• Exercise description: Search the material below for the string "static" and extract each line that has it.

• Task material:
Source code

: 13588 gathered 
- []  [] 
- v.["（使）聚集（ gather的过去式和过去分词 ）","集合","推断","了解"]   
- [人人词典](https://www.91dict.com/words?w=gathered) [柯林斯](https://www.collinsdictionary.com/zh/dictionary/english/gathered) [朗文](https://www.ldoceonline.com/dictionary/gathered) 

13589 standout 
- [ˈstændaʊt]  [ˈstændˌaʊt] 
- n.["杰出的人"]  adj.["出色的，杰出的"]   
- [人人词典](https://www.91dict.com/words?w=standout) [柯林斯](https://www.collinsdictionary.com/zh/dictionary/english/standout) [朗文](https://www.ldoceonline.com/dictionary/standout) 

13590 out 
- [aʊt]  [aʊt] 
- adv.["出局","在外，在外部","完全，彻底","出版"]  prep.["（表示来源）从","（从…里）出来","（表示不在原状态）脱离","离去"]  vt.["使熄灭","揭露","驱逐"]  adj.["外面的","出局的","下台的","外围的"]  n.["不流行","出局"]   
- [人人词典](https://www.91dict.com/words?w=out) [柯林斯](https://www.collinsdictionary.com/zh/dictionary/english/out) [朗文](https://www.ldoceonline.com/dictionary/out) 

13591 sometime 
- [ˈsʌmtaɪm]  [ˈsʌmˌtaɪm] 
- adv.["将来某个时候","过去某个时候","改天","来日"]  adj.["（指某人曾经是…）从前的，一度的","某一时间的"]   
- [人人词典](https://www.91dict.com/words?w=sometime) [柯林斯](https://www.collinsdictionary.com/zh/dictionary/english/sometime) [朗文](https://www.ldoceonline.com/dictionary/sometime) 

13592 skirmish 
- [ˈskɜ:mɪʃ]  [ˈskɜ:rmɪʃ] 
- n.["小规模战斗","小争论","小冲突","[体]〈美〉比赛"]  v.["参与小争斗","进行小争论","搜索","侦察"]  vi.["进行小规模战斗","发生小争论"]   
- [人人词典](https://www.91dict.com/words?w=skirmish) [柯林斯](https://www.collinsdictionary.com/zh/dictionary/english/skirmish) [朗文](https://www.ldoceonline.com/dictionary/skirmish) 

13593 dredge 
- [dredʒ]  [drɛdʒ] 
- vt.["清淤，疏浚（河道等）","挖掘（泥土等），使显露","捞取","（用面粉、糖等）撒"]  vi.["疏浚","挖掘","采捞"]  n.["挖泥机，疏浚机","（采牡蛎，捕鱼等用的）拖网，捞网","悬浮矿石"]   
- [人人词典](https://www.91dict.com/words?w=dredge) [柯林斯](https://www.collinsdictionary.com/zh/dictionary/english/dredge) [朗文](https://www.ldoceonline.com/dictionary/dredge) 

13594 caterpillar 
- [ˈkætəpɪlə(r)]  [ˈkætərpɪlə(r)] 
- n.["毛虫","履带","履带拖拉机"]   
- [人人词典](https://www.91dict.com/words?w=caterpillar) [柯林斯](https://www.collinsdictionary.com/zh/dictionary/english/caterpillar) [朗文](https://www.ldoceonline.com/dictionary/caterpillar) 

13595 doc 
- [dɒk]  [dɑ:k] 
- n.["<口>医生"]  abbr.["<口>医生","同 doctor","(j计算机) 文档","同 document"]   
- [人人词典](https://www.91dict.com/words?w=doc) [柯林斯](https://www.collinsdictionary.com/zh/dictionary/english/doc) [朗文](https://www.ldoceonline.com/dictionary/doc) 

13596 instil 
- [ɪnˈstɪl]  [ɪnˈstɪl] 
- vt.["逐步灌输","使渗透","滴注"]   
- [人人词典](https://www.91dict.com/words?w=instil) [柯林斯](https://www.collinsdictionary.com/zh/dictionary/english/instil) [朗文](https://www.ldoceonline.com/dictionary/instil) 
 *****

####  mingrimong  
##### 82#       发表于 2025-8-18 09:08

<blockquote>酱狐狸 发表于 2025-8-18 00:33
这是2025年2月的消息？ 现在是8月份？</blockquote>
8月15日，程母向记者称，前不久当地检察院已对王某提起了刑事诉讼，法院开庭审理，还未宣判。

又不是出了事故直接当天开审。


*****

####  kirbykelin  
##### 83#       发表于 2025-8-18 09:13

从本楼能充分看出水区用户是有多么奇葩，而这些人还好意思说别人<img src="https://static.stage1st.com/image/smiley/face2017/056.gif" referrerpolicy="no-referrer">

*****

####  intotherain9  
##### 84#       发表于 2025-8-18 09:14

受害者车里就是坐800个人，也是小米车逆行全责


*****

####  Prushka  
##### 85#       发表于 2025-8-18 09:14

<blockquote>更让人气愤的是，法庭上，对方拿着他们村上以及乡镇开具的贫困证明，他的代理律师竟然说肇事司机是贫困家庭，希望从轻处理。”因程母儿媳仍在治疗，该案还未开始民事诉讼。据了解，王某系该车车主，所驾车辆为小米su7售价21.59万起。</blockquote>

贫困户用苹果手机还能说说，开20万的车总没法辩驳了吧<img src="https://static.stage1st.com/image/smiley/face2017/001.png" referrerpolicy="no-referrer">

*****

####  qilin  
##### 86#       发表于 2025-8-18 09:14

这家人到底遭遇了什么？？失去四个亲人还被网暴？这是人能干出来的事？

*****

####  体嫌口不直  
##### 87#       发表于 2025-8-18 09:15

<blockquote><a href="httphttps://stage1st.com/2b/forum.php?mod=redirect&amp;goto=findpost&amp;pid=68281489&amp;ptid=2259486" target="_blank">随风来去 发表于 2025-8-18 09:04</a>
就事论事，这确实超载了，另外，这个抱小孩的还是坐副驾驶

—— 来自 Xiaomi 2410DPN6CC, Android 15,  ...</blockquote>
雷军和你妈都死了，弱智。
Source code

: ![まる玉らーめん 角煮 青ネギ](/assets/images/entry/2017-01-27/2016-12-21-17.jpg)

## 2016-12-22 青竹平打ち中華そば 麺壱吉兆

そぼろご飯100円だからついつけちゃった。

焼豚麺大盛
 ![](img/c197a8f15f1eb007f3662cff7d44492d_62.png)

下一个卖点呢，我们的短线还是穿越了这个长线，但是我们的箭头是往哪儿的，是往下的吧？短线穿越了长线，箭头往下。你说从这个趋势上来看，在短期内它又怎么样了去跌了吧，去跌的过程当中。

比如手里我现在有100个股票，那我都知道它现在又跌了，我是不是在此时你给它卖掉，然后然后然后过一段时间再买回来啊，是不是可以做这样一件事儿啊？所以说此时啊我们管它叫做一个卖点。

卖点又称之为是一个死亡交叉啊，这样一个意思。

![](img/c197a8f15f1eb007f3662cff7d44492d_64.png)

• Response:
从本楼能充分看出水区用户是有多么奇葩，而这些人还好意思说别人<img src="https://static.stage1st.com/image/smiley/face2017/056.gif" referrerpolicy="no-referrer">
贫困户用苹果手机还能说说，开20万的车总没法辩驳了吧<img src="https://static.stage1st.com/image/smiley/face2017/001.png" referrerpolicy="no-referrer">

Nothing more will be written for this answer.